Nystagmus is an unintentional jittery movement of the eyes. Nystagmus usually involves both eyes and is often exaggerated by looking in a particular direction.
Minor degrees of nystagmus at the extremes of gaze are normal. Many conditions are associated with nystagmus. Sometimes, the brain’s control of eye movements is poor, resulting in an inability to look steadily at an object.
Some forms of nystagmus are associated with reduced vision, such as occurs in extreme near or farsighted people or in those with scars in the retina or optic nerve. Rarely, nystagmus can occur as a result of brain tumors or in serious neurologic disorders.
Nystagmus can be found in some families as an isolated problem, not associated with other conditions.
Medications and drugs can cause nystagmus. Causes include excessive drinking of alcohol or use of medications such as those given for seizure control. Often the nystagmus will improve if the medication is stopped, but discuss this with your physician.
Voluntary nystagmus can be created by some people, much in the same way as ear wiggling. Fine, rapid, horizontal movements can be produced and sustained for short periods of time. Disease-induced nystagmus is less common. It is often associated with neurological signs and symptoms.
Diagnosis is made clinically based on the medical history and physical examination.
Sometimes, removal of the cause may cure nystagmus (e.g., medication). Often, however, nystagmus is permanent.

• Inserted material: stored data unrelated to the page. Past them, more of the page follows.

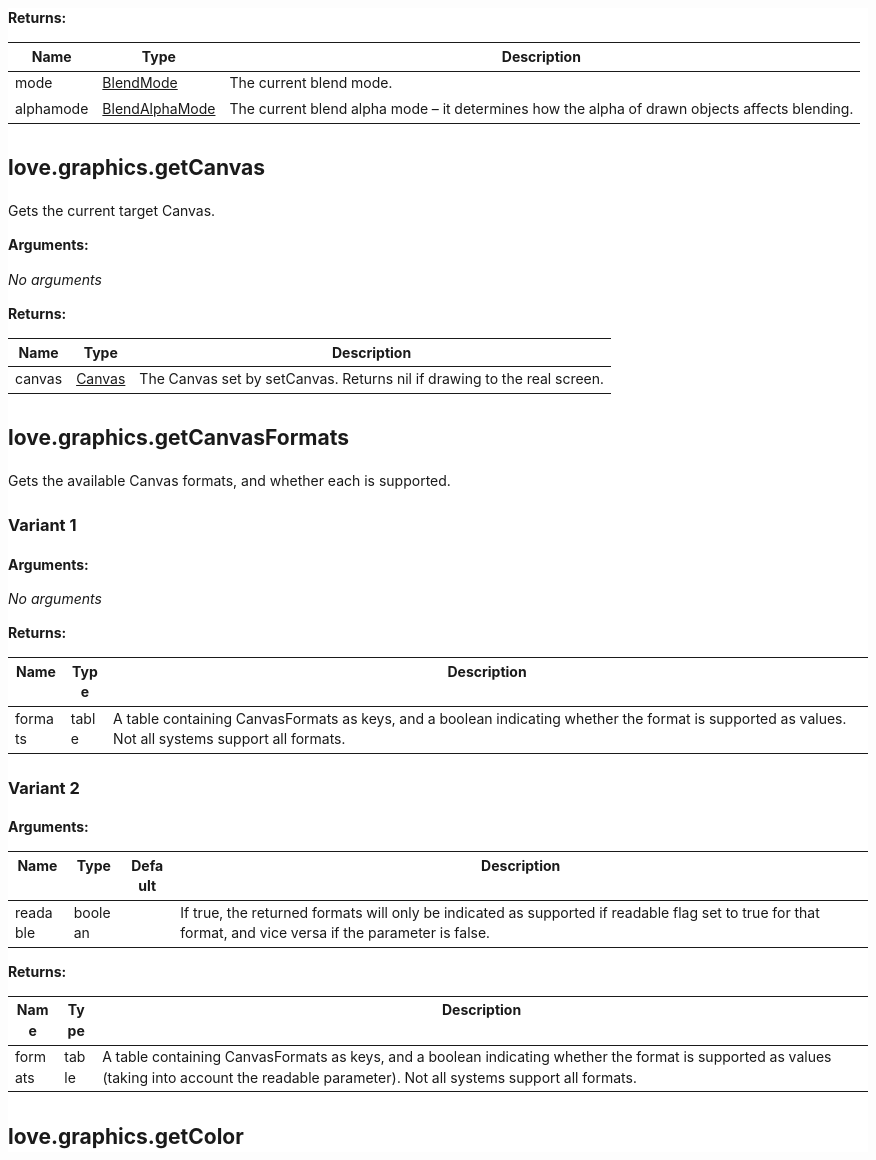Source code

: **Returns:**

| Name | Type | Description |
| --- | --- | --- |
| mode | [BlendMode](#blendmode) | The current blend mode. |
| alphamode | [BlendAlphaMode](#blendalphamode) | The current blend alpha mode – it determines how the alpha of drawn objects affects blending. |

## love.graphics.getCanvas

Gets the current target Canvas.

**Arguments:**

*No arguments*

**Returns:**

| Name | Type | Description |
| --- | --- | --- |
| canvas | [Canvas](#canvas) | The Canvas set by setCanvas. Returns nil if drawing to the real screen. |

## love.graphics.getCanvasFormats

Gets the available Canvas formats, and whether each is supported.

### Variant 1

**Arguments:**

*No arguments*

**Returns:**

| Name | Type | Description |
| --- | --- | --- |
| formats | table | A table containing CanvasFormats as keys, and a boolean indicating whether the format is supported as values. Not all systems support all formats. |

### Variant 2

**Arguments:**

| Name | Type | Default | Description |
| --- | --- | --- | --- |
| readable | boolean |  | If true, the returned formats will only be indicated as supported if readable flag set to true for that format, and vice versa if the parameter is false. |

**Returns:**

| Name | Type | Description |
| --- | --- | --- |
| formats | table | A table containing CanvasFormats as keys, and a boolean indicating whether the format is supported as values (taking into account the readable parameter). Not all systems support all formats. |

## love.graphics.getColor
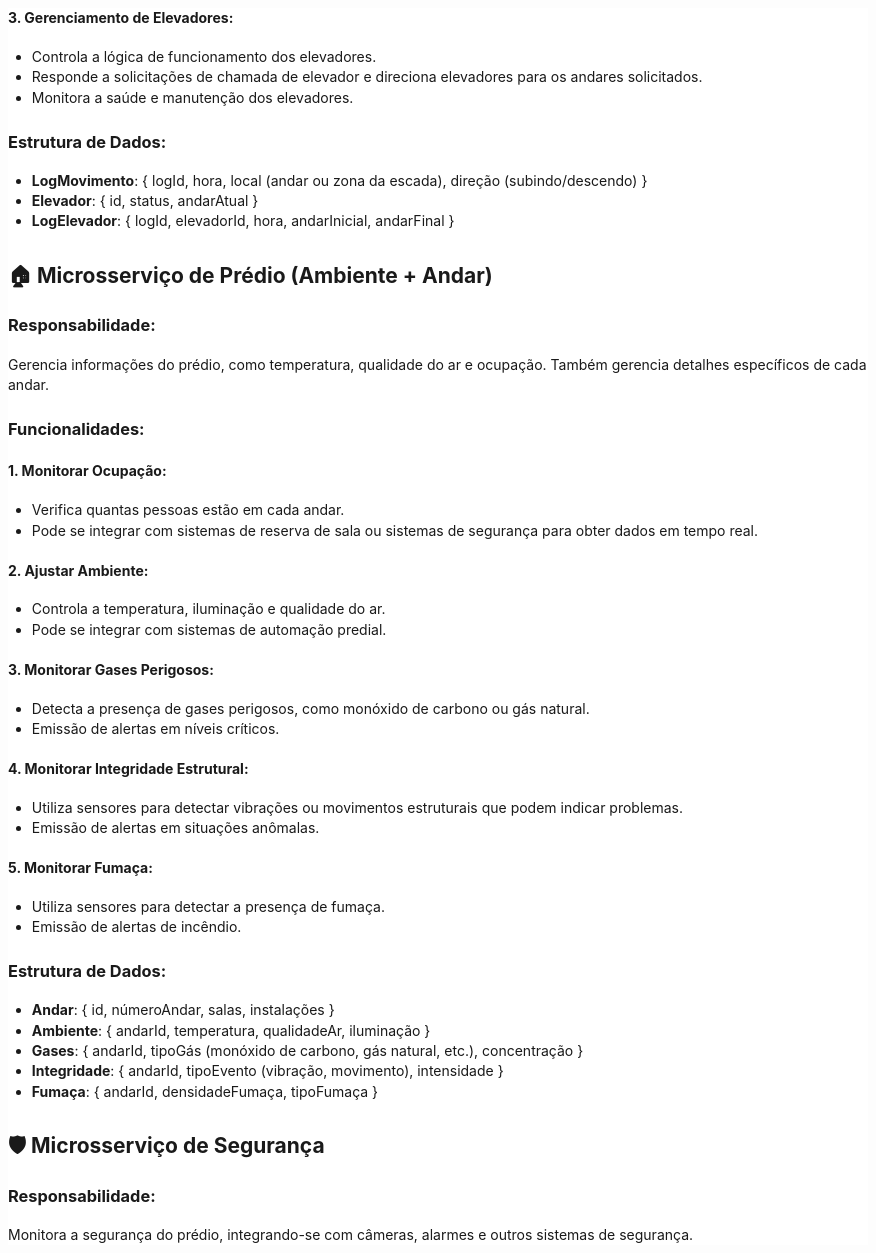 #### 3. Gerenciamento de Elevadores:
- Controla a lógica de funcionamento dos elevadores.
- Responde a solicitações de chamada de elevador e direciona elevadores para os andares solicitados.
- Monitora a saúde e manutenção dos elevadores.

### **Estrutura de Dados**:
- **LogMovimento**: { logId, hora, local (andar ou zona da escada), direção (subindo/descendo) }
- **Elevador**: { id, status, andarAtual }
- **LogElevador**: { logId, elevadorId, hora, andarInicial, andarFinal }

## 🏠 Microsserviço de Prédio (Ambiente + Andar)

### **Responsabilidade**:
Gerencia informações do prédio, como temperatura, qualidade do ar e ocupação. Também gerencia detalhes específicos de cada andar.

### **Funcionalidades**:
#### 1. Monitorar Ocupação:
- Verifica quantas pessoas estão em cada andar.
- Pode se integrar com sistemas de reserva de sala ou sistemas de segurança para obter dados em tempo real.

#### 2. Ajustar Ambiente:
- Controla a temperatura, iluminação e qualidade do ar.
- Pode se integrar com sistemas de automação predial.

#### 3. Monitorar Gases Perigosos:
- Detecta a presença de gases perigosos, como monóxido de carbono ou gás natural.
- Emissão de alertas em níveis críticos.

#### 4. Monitorar Integridade Estrutural:
- Utiliza sensores para detectar vibrações ou movimentos estruturais que podem indicar problemas.
- Emissão de alertas em situações anômalas.

#### 5. Monitorar Fumaça:
- Utiliza sensores para detectar a presença de fumaça.
- Emissão de alertas de incêndio.

### **Estrutura de Dados**:
- **Andar**: { id, númeroAndar, salas, instalações }
- **Ambiente**: { andarId, temperatura, qualidadeAr, iluminação }
- **Gases**: { andarId, tipoGás (monóxido de carbono, gás natural, etc.), concentração }
- **Integridade**: { andarId, tipoEvento (vibração, movimento), intensidade }
- **Fumaça**: { andarId, densidadeFumaça, tipoFumaça }

## 🛡️ Microsserviço de Segurança

### **Responsabilidade**:
Monitora a segurança do prédio, integrando-se com câmeras, alarmes e outros sistemas de segurança.
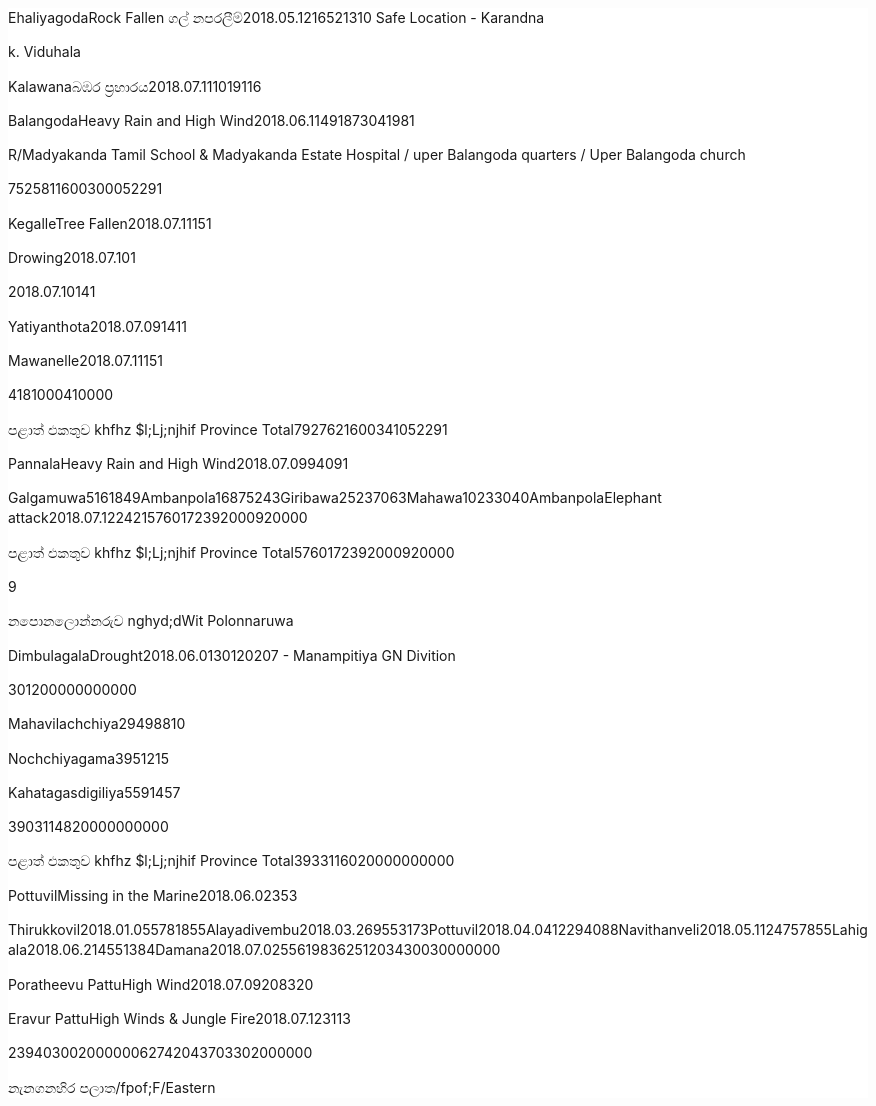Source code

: EhaliyagodaRock Fallen ගල් නපරලීම්2018.05.1216521310 Safe Location - Karandna

k. Viduhala

Kalawanaබඹර ප්‍රහාරය2018.07.111019116

BalangodaHeavy Rain and High Wind2018.06.11491873041981

R/Madyakanda Tamil School & Madyakanda Estate Hospital / uper Balangoda quarters / Uper Balangoda church

7525811600300052291

KegalleTree Fallen2018.07.11151

Drowing2018.07.101

2018.07.10141

Yatiyanthota2018.07.091411

Mawanelle2018.07.11151

4181000410000

පළාත් ඵකතුව khfhz $l;Lj;njhif Province Total7927621600341052291

PannalaHeavy Rain and High Wind2018.07.0994091

Galgamuwa5161849Ambanpola16875243Giribawa25237063Mahawa10233040AmbanpolaElephant attack2018.07.1224215760172392000920000

පළාත් ඵකතුව khfhz $l;Lj;njhif Province Total5760172392000920000

9

නපොනලොන්නරුව nghyd;dWit Polonnaruwa

DimbulagalaDrought2018.06.0130120207 - Manampitiya GN Divition

301200000000000

Mahavilachchiya29498810

Nochchiyagama3951215

Kahatagasdigiliya5591457

3903114820000000000

පළාත් ඵකතුව khfhz $l;Lj;njhif Province Total3933116020000000000

PottuvilMissing in the Marine2018.06.02353

Thirukkovil2018.01.055781855Alayadivembu2018.03.269553173Pottuvil2018.04.0412294088Navithanveli2018.05.1124757855Lahigala2018.06.214551384Damana2018.07.0255619836251203430030000000

Poratheevu PattuHigh Wind2018.07.09208320

Eravur PattuHigh Winds & Jungle Fire2018.07.123113

23940300200000062742043703302000000

නැනගනහිර පලාත/fpof;F/Eastern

The reduced vision may be improved with glasses and low vision aids. If the eyes are more stable looking in a certain direction, glasses with prisms or eye muscle surgery may improve the head position and allow better vision.
Is the diagnosis nystagmus?
What type is it?
What is the probable cause?
Is it related to any medications that are currently be taken?
Is the nystagmus disease-induced?
What can be done to improve the vision?
Will eye exercises or biofeedback help?